KUALA LUMPUR: CIMB Group Holdings Bhd, RHB Capital Bhd (RHBCap) and Malaysia Building Society Bhd (MBSB) jointly submitted their proposed merger plans to Bank Negara Malaysia (BNM) last night, a move which enables them to extend the 90-day period for them to talk to each other exclusively.
This means that no other party can swoop in to make a rival bid now.
“The deal is on. All three parties [have] jointly submitted to the central bank their business plans, integration plans, salient terms of the sale and purchase agreement — although there could still be some small changes to be made later as well as the due dilligence list,” a source familiar with the merger plans told The Edge Financial Daily.
The boards of all three financial institutions met separately yesterday and after a lengthy discussion decided to go ahead with the submissions to BNM. They are expected to make an announcement to Bursa Malaysia today on the submission of their merger plans to the central bank, sources said. Trading in the shares of the three companies is suspended today, pending “a material announcement”.
Industry sources said the success of a deal now boils down to Bursa’s decision on whether or not the Employees Provident Fund (EPF) — the common major shareholder of all three parties — can vote in the proposed mega merger. Bursa officials are due to meet today to make a decision on the matter.
“Bursa’s decision still matters. If the EPF can vote, it improves the chances of a deal going through. If not, RHBCap has to bring the deal to shareholders to see if they can get enough votes to see it through,” a source said.
The EPF is keen on voting in any eventual deal to protect its investments. However, certain Bursa listing rules prevent it from doing so as it is a substantial shareholder of all three parties. The EPF is the single largest shareholder of RHBCap and MBSB with 41.5% and 64.6% stakes, respectively, and holds a 14.6% stake in CIMB. Both RHBCap and MBSB had previously, at the EPF’s behest, written to Bursa to put forward the EPF’s request for a waiver from the listing rules.
The proposed merger scheme submitted was for RHBCap to buy CIMB’s entire banking business through a share swap deal. Under that scenario, the EPF’s vote is crucial because as the buyer of the assets and liabilities of another banking group, RHBCap only needs a 50% plus one share approval for the deal compared to the selling party that would need a 75% vote.
If the EPF is not allowed to vote, RHBCap’s other substantial shareholder — Aabar Investments PJS — will hold the trump card. Aabar, with its 21.2% stake, will have a 36.2% vote for or against the acquisition of CIMB’s business if the EPF can’t vote.
Aside from the Middle Eastern investor, OSK Holdings Bhd has a 9.9% stake in RHBCap and would have important voting rights as well.
It is widely known that Aabar could be a stumbling block to any merger as it is seeking a high price of RM12 per share for its stake in RHBCap.
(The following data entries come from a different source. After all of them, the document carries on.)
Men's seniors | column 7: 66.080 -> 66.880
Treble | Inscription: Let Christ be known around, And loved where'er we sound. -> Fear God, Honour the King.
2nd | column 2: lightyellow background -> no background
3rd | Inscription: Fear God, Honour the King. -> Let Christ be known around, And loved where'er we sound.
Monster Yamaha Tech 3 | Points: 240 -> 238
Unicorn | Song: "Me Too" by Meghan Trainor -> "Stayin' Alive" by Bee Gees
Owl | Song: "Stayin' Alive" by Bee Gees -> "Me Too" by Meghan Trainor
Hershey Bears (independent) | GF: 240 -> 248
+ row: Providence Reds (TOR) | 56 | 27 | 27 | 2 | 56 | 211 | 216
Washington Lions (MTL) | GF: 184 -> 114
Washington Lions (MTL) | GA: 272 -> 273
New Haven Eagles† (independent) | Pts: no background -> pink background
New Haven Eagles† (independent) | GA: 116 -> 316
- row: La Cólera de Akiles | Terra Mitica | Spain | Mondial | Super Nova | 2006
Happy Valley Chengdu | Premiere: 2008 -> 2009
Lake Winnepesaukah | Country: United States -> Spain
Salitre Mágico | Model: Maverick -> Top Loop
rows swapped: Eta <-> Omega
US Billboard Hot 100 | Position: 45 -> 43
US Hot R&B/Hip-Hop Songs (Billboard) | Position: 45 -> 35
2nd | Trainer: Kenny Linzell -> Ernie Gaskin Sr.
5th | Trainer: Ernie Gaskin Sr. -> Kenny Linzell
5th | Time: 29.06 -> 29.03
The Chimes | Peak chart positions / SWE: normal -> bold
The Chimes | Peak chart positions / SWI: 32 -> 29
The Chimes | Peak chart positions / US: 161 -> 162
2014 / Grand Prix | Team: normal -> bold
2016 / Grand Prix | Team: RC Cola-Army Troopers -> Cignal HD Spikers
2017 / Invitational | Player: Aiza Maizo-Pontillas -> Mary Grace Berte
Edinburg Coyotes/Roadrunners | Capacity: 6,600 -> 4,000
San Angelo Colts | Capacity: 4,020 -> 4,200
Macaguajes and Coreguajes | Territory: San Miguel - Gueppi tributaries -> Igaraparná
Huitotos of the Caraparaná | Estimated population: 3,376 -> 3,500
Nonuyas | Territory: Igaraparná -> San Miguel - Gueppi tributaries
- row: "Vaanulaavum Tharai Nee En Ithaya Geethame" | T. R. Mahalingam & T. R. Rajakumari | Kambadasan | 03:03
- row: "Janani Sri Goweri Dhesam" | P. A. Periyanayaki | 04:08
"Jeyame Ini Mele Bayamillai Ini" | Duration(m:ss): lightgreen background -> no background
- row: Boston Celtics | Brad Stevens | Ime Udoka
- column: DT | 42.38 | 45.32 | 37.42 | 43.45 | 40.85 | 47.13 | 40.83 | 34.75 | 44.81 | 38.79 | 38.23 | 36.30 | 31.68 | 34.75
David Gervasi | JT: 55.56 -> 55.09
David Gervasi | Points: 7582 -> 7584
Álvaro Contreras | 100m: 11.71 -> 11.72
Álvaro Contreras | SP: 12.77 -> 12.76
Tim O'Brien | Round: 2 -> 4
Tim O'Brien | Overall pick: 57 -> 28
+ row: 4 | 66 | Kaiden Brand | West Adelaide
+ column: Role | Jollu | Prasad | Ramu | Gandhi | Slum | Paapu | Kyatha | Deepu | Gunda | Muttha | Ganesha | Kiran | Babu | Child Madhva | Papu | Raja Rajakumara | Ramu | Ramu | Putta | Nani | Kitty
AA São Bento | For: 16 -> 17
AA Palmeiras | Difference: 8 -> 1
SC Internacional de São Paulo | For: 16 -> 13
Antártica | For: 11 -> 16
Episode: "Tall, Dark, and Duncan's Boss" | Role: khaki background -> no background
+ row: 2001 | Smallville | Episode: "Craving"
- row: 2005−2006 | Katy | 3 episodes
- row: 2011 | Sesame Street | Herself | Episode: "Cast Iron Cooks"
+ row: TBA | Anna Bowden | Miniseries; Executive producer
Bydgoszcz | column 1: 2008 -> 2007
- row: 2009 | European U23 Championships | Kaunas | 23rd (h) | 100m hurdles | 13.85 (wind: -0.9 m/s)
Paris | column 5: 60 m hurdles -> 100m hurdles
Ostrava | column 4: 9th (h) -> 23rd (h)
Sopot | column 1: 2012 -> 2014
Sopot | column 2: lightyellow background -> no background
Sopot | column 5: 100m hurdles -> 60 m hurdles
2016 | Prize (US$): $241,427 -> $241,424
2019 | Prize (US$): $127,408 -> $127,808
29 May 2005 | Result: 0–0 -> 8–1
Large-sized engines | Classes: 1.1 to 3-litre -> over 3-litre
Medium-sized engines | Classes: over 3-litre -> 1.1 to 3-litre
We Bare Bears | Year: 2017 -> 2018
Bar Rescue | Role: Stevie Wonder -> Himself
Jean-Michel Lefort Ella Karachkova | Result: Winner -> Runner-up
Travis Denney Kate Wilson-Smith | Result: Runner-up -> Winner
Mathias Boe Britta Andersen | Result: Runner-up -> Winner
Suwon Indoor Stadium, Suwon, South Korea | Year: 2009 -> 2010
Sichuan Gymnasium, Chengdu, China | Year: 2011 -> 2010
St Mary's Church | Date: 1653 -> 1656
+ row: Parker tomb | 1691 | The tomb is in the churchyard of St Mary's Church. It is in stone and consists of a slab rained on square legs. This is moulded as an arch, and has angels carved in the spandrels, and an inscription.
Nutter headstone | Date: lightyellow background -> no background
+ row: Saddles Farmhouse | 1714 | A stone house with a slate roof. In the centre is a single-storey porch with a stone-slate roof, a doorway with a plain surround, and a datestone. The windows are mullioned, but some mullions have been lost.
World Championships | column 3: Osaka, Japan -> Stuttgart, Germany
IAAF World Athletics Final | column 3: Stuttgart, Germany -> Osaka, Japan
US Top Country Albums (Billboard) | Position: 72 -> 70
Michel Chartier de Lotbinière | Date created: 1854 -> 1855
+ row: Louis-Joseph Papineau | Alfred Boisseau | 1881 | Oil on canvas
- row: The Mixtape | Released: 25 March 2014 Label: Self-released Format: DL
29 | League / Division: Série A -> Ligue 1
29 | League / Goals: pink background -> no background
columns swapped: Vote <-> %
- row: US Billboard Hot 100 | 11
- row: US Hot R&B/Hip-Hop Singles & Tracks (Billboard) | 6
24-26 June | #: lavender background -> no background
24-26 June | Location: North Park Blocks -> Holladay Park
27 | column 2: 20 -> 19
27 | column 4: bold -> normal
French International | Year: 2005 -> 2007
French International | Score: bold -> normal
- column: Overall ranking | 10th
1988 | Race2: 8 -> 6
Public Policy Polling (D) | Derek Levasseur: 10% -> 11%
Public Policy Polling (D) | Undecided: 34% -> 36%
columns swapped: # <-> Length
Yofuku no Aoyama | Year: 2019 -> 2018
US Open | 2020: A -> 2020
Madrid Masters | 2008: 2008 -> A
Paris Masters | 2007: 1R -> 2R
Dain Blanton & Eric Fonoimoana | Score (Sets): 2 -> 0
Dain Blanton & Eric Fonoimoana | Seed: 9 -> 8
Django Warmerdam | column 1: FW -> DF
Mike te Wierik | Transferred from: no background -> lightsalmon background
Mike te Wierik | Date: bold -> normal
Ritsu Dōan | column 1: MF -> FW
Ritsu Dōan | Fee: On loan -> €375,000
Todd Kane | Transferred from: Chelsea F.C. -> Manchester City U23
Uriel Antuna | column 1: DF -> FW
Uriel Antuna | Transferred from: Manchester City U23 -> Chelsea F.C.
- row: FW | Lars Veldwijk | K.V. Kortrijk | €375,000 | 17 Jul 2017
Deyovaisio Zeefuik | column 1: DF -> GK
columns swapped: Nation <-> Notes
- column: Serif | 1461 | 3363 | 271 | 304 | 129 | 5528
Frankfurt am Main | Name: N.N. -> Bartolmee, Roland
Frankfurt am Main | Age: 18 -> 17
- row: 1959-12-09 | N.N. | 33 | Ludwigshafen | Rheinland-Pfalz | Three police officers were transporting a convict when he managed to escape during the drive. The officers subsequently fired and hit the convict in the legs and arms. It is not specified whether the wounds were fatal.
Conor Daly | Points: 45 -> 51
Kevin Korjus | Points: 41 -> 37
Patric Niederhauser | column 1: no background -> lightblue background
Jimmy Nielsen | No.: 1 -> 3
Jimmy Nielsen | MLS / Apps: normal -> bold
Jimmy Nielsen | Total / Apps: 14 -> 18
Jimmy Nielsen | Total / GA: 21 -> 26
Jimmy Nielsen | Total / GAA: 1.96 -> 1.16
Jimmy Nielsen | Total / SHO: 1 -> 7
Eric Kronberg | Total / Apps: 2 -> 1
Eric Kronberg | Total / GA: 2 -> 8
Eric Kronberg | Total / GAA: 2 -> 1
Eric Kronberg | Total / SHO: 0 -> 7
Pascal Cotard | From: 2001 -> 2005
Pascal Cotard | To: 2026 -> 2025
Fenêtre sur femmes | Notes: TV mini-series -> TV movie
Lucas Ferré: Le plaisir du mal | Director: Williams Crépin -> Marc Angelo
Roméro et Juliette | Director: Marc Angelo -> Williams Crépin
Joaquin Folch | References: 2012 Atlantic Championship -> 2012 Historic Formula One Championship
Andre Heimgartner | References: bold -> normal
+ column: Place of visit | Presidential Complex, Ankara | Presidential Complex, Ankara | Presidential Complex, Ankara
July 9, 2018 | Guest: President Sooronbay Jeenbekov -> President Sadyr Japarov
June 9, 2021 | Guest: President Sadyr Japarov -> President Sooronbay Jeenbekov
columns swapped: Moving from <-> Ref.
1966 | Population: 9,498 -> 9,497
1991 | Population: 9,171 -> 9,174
RHBCap shares, however, have not breached the RM10 level in over five years.
Meanwhile, the second step of the merger would involve the respective Islamic banking subsidiaries of CIMB and RHBCap to be merged with MBSB, and CIMB Islamic Bank Bhd would be the vehicle for the enlarged Islamic operations.
“The valuation for the deal is more or less firmed up. The CIMB-RHBCap deal is a pure share swap, while the MBSB deal is a combination of cash and shares,” a source said.
The 90-day exclusivity period was to have expired at midnight yesterday. On July 10, when the parties first began the merger talks, they said they would be allowed an automatic extension of the exclusivity period upon submissions being made to Bank Negara within the 90-day period.
“There’ll be an automatic extension of the exclusivity agreement up to the point they sign the legal agreement,” a source said.
This article first appeared in The Edge Financial Daily, on October 9, 2014.